On July 26, Oracle revealed high availability and capacity enhancements to its
Sun StorageTek tape libraries and drives.
On July 19, the LTO-5 Ultrium industry group,
led by IBM and Hewlett-Packard, came out
with an update on the overall industry that claims enterprises are purchasing digital
tape at a continued high level for archiving purposes, despite the increasing
popularity—and lowered cost—of spinning disk and cloud-based storage.
Back in June, high-end tape vendor Spectra
Logic announced that it is getting into the LTO-5 market. Tandberg,
Quantum, Maxell and Overland
already are deeply enmeshed in the sector.

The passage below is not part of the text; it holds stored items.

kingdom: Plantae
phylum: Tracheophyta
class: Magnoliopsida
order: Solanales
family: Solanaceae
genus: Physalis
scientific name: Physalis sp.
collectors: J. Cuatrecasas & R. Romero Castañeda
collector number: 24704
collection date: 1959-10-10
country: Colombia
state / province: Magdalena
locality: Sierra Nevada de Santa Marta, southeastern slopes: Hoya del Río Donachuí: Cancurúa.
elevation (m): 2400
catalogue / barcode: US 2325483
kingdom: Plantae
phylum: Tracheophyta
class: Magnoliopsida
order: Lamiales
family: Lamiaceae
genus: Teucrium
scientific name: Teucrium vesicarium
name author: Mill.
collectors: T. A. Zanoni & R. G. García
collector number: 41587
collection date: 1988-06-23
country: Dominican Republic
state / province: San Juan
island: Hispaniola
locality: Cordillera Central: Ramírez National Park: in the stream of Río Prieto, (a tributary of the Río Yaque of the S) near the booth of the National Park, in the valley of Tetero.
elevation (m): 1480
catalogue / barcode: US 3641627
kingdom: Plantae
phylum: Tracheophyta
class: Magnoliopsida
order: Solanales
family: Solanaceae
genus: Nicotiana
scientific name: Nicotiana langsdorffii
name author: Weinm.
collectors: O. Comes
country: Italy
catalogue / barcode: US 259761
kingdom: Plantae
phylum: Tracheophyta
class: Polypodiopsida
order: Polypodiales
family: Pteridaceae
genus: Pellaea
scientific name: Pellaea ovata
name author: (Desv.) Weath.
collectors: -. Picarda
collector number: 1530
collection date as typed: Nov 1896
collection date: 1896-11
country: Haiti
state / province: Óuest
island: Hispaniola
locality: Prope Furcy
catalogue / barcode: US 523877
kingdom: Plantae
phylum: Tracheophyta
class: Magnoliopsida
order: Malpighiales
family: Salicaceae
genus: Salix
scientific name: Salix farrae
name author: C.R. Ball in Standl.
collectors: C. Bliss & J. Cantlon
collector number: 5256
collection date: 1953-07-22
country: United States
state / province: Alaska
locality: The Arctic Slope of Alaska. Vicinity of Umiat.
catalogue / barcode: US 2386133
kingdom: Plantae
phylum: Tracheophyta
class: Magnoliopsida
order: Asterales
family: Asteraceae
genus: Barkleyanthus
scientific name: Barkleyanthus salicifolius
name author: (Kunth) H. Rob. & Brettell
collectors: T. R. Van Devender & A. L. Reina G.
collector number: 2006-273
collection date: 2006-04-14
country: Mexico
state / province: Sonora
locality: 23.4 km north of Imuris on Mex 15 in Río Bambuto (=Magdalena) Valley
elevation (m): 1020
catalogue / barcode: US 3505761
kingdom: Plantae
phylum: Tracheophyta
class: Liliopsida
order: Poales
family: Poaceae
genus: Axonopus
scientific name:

The LTO (Linear Tape-Open) Ultrium format is open-standards tape storage that
is the greenest type of storage, since when storage is finished, the data is
completely at rest.
LTO-5 media cartridges have a native capacity of 1.5 TB (3TB with 2:1
compression) and a native transfer rate of up to 140 megabytes per second (280 megabytes
per second in compressed mode). The media capacity of LTO-5 is almost twice the
capacity of LTO-4's native 800GB.
Now for the Oracle news. For starters, the company has beefed up its high-end
StorageTek SL8500 Modular Library System to support LTO-5 tape drives and to
include an increase in scalable capacity from 70,000 to 100,000 tape slots and
redundant electronics.
Thanks to the new 1.5TB of native capacity and a throughput of 140 megabytes
per second uncompressed, the enhanced tape libraries offer a 90 percent
increase in capacity over LTO-4 drives and a 16 percent improvement in overall
performance, Oracle said.
The new libraries are also more energy-efficient, consuming 48 percent less
power when idle, Oracle said.
Oracle claims the StorageTek LTO-5 drive—coupled with the StorageTek SL8500
Modular Library System—makes this the first enterprise tape-automation system
with up to 150PB of native storage capacity managed in a single tape library.
Oracle also said the StorageTek tape line works natively with Oracle Solaris,
Enterprise Linux, Oracle VM, Exadata V2 server, Oracle Database 11g, Oracle
Fusion Middleware 11g, Oracle applications and Sun servers, as well as
other third-party mainframe and open systems products.